The following table shows some assumed quarterly growth rates for GDP, the PCE price index, and the core PCE price index that result in fourth-quarter-over-fourth-quarter growth rates forecast by the Fed for 2007 and 2008.

 

One Set of Assumed Growth Rates That Are Consistent

With The Fed’s Economic Forecasts

 

 

2007Q3

2007Q4

2008Q1

2008Q2

2008Q3

2008Q4

Real GDP

3.9%

1.5%

1.6%

2.0%

2.5%

2.5%

PCE price index

1.7%

2.5%

1.8%

2.0%

2.0%

2.0%

Core PCE price index

1.8%

2.0%

1.9%

1.9%

1.8%

1.8%

 

For the same Q4/Q4 real GDP forecast in 2008, if the latter quarters were stronger, then the earlier quarters would have to be even weaker to have the same annual outcome.

 

 

Not a whole lot can be done with the inflation numbers in order to have a rational forecast reaching the Fed’s annual projection and incorporating recent information.

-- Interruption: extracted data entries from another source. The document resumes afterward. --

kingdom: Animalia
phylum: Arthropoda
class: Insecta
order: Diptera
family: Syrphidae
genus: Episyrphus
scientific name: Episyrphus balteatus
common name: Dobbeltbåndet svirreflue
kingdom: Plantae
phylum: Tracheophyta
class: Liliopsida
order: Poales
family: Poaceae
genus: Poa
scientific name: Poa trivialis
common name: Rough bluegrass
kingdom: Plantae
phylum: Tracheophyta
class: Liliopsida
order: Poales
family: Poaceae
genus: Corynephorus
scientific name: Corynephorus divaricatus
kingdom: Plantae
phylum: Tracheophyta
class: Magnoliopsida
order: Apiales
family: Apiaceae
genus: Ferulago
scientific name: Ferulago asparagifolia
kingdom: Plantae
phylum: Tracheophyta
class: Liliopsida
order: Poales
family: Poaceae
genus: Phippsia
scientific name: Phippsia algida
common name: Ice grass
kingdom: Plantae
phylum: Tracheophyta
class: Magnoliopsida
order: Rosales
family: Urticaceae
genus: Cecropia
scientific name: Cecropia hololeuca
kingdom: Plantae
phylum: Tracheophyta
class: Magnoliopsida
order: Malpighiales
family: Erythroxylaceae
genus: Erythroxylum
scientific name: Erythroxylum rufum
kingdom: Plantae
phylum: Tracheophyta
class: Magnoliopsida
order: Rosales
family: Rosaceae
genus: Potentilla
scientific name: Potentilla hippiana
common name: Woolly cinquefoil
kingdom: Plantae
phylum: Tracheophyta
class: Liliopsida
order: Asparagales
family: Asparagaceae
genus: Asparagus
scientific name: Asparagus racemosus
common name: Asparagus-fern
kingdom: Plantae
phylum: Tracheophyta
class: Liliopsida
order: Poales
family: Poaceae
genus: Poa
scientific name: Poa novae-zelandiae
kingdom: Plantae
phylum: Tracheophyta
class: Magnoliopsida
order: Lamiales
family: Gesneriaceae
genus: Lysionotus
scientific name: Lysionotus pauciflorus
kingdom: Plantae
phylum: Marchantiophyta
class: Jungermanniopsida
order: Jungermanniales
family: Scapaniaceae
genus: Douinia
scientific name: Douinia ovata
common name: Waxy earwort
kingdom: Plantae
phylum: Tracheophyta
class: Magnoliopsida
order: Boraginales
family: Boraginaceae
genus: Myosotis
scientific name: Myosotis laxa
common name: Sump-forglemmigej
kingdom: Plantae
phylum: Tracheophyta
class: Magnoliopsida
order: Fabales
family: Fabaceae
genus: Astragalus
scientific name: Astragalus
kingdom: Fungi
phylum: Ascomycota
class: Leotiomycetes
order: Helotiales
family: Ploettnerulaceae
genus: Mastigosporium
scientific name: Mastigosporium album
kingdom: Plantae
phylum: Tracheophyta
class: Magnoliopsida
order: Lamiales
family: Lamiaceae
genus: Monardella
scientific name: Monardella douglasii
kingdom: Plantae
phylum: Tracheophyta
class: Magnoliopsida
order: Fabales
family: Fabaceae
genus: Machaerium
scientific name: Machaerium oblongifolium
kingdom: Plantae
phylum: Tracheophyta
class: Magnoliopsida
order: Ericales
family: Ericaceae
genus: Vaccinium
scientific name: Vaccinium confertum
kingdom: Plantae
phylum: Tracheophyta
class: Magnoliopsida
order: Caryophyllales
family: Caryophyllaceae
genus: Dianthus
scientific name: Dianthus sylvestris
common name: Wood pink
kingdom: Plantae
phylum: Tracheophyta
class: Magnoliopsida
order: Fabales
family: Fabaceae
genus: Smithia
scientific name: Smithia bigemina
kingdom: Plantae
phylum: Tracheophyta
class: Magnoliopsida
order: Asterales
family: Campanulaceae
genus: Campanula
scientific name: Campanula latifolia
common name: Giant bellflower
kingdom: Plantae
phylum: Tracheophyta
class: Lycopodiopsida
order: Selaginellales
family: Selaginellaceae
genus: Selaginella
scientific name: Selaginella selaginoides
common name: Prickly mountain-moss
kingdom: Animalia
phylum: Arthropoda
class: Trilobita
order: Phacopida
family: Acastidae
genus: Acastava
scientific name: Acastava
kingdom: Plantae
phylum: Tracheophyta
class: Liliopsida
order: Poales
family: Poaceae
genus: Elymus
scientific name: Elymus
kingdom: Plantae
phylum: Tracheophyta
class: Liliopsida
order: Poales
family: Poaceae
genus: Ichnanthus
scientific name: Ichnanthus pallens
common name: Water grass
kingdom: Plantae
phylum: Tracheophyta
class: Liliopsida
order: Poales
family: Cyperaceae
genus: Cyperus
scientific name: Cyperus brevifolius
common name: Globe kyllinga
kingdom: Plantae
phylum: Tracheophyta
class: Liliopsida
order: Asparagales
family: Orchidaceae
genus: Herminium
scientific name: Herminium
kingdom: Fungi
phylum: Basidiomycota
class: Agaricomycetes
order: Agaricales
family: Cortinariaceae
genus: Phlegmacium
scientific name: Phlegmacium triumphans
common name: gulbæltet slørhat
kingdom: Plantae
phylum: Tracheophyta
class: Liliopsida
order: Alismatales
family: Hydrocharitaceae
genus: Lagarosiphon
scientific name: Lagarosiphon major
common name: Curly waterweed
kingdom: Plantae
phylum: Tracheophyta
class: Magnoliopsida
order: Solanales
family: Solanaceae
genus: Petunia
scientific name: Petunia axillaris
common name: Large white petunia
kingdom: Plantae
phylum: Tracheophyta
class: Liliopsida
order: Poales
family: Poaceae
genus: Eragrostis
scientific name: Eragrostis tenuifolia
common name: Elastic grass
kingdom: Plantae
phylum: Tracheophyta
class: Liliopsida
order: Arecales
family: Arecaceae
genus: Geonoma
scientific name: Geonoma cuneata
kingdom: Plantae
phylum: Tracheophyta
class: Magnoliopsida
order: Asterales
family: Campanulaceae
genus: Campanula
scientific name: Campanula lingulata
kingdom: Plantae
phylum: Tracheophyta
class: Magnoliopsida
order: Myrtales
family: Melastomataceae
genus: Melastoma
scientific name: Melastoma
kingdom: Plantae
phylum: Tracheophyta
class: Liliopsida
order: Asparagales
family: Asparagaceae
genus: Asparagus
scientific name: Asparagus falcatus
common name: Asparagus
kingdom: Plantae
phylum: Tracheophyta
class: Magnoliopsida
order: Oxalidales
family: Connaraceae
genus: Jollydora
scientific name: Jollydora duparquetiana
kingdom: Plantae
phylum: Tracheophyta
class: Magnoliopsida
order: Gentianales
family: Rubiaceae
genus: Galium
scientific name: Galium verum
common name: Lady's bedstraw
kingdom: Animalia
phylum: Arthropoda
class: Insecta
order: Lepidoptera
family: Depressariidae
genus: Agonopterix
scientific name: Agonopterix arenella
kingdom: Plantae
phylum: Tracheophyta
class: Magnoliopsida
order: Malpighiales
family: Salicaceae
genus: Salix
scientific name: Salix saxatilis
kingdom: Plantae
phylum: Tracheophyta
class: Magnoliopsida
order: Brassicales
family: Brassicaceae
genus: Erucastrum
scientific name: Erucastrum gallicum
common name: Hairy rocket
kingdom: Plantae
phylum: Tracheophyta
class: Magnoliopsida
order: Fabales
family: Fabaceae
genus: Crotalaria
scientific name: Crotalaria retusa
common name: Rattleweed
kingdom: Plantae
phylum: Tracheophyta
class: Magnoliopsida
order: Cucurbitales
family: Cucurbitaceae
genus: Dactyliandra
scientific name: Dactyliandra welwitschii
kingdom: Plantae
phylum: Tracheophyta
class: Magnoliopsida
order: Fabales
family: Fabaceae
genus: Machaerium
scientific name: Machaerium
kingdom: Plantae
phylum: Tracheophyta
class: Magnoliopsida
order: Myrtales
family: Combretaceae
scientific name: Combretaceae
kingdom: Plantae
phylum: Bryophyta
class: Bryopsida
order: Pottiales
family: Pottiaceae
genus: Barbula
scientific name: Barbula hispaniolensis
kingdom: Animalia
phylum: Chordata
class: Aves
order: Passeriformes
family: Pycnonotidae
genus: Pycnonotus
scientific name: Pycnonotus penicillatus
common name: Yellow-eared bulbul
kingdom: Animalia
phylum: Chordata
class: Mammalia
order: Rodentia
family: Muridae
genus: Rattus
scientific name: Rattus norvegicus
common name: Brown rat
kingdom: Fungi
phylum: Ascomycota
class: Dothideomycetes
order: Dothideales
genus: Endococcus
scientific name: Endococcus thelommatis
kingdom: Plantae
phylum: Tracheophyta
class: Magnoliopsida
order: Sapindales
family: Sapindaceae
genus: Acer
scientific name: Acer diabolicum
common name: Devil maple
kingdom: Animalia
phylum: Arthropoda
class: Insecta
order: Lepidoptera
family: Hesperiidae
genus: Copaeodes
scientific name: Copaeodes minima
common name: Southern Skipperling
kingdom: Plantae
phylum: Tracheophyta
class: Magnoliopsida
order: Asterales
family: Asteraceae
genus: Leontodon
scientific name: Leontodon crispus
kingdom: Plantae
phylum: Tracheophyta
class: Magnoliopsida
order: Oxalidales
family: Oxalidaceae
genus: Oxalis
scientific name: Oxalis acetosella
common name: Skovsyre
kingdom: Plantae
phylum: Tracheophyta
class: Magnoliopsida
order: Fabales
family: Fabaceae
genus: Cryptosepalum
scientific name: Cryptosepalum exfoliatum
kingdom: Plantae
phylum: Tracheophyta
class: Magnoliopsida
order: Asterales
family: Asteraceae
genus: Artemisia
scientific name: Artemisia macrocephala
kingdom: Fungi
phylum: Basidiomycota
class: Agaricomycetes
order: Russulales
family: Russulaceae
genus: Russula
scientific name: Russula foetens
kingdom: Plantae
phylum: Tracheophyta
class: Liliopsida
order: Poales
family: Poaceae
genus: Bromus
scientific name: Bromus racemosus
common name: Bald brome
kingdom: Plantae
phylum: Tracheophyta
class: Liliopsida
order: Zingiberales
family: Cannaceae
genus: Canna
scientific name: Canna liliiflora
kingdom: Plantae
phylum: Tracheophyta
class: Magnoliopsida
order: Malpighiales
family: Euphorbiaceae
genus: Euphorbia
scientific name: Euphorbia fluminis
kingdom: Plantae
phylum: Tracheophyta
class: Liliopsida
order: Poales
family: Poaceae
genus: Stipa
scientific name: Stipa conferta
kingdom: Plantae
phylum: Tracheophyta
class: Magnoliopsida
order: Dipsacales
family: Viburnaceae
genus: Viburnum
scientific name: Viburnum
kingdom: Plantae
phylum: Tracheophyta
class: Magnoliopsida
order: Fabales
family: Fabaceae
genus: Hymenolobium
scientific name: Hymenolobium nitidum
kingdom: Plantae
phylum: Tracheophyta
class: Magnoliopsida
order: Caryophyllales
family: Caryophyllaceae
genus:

The Fed expects overall inflation to gradually come down from its current pace to end up below 2 percent annually. The implicit current pace is 2.5 percent annualized and the Fed appears to be counting on some help from a decline in energy prices in the first quarter to get a very favorable number for that period, one that would bring the annual figure below 2 percent if overall inflation is at 2 percent for the rest of the year.

 

 

For core PCE inflation, the Fed has an implicit starting point of 2 percent annualized growth for the current quarter. This does not leave much wiggle room for a forecast that results in a gradual easing in inflation to 1.8 percent. The Fed certainly would admit that quarterly numbers can jump around but the forecast seems to call for core inflation that has a slow trend downward.

 

 

Long-Term Economic Beliefs Implied in the Fed Forecasts

One of the primary reasons for the Fed to publish its forecasts more frequently is to get the public to better understand the Fed’s economic objectives. With the Fed publishing forecast that go out three years, the third year forecast is really more of a statement of objectives than a realistic forecast. For the most part, the third year forecast tells us the following:

 

  • The Fed sees long-term potential growth in real GDP as around 2.5 percent. This is lower than the 3 percent used not long ago.
  • The Fed sees overall inflation and core inflation running at the same rate in the long run.
  • The Fed has an implicit target for inflation of between 1-1/2 percent and 2 percent.

 

The idea is that if incoming economic data cause the forecasts to be missed, then monetary policy would be adjusted to bring the economy back in line with the long-term forecasts.

 

The bottom line

The bottom line is that the Fed is expecting very soft economic growth in the current quarter and in the first quarter of next year. Also, the Fed expects and is planning for overall and core inflation to eventually drop and stay below 2 percent annualized growth. While these numbers are relatively clear, what is not clear is what changes in monetary policy will result in these forecasts coming to fruition. When the forecasts are made, each governor and district president assumes what the appropriate monetary policy is over the forecast horizon. The forecasts may or may not include a cut in interest rates on December 11.